I settled on an average cost method so the marketer could see what he was making on a daily basis and wrote a system to track all the complicated fuel taxes he had to keep up with to be in compliance with federal, state and local taxing entities. The methodology was straight-forward. If you had thirty of something you had paid $10.00 for at the moment in time when you received twenty more for $12.00, you simply multiplied 30 X $10 to get $300, multiplied 20 X $12 which equaled $240.00, added the two results together and then divided the total amount by the total number of units on-hand to get a new average cost. In the above case ((30 X $10) + (20 X $12)) = $540 / 50 = $10.80. Then, everything you sold until you got a new shipment in was tracked at the new cost.

This method worked quite well for many years, and still does in a wholesale warehouse environment. The system was easy to implement even in the beginning when sales tickets were entered into receipt books and posted later by data-entry operators at headquarters.

In the mid-eighties we began installing computer terminals in the warehouses and taught the warehouse people how to create and print customer invoices at their desk; but the idea of carrying this kind of inventory control into the convenience store environment was simply unheard of.

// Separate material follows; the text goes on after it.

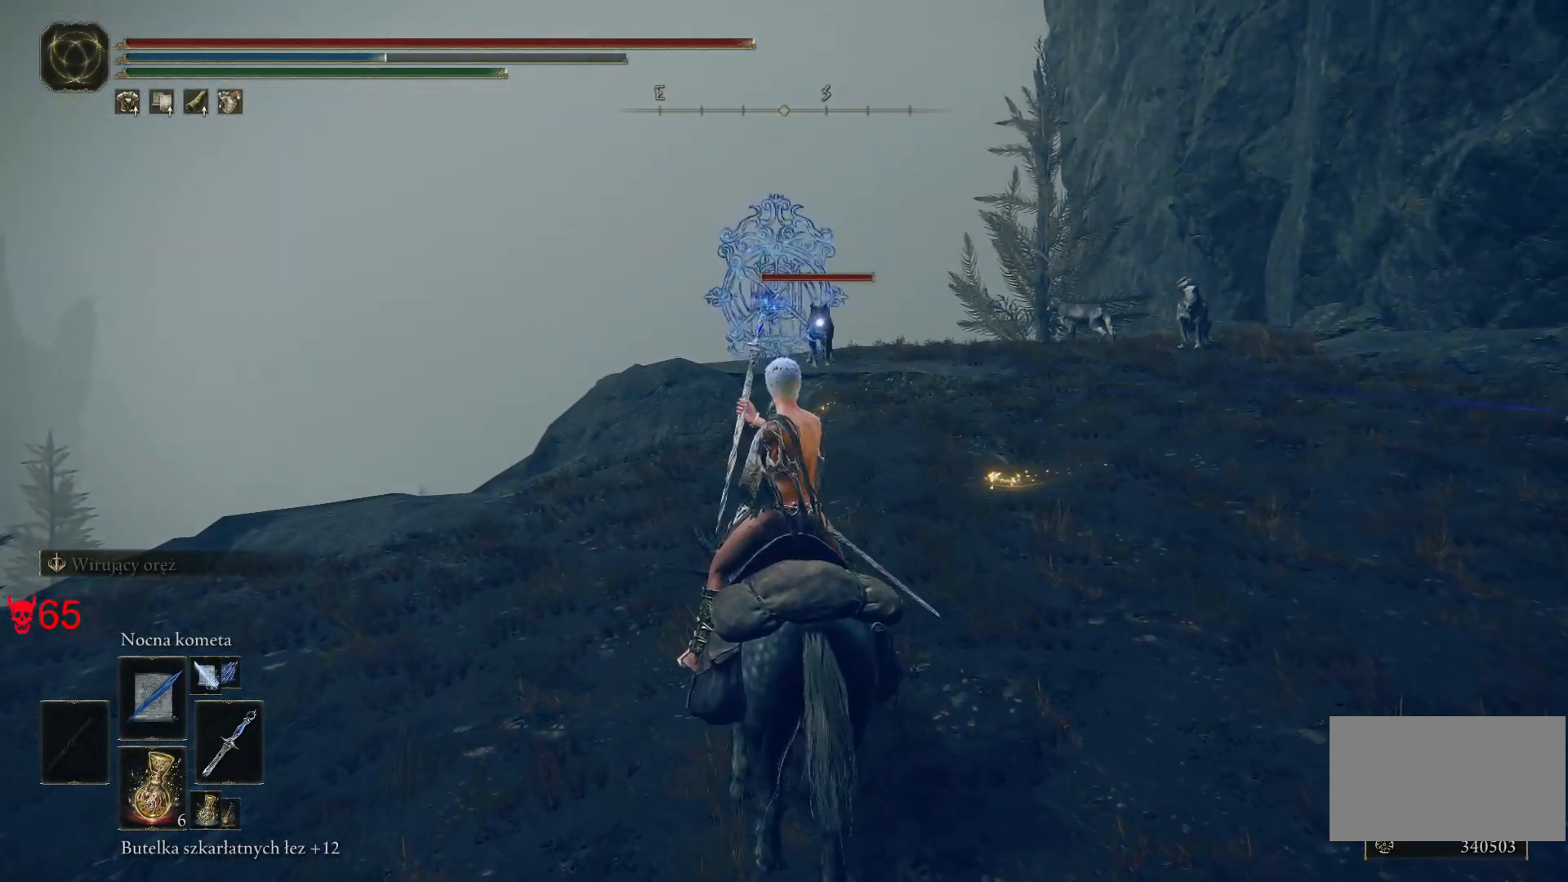
{"keys": ["w"], "mouse": [], "events": []}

Can you imagine entering a coke and a bag of chips into an order entry program while the customer waited impatiently for his change?

So, for the stores we had to develop a different scheme; one that would produce a set of figures as accurate as we could come up with at the time. We called this “Retail Accounting,” as it differed due to the fact that we lost track of the items themselves the moment they were distributed onto the sales floors, and therefore their costs.

Items were de-unitized down to their retail values and placed into categories, e.g. groceries, beer, health and beauty aids, cigarettes, other tobacco products, soft drinks, fountain drinks, deli, etc., etc. If we received $1,200 worth of something that went into the grocery category, we would increase the value of that category by that amount, and reduce the category according to the Z-tapes taken from the cash registers at the close of the shifts.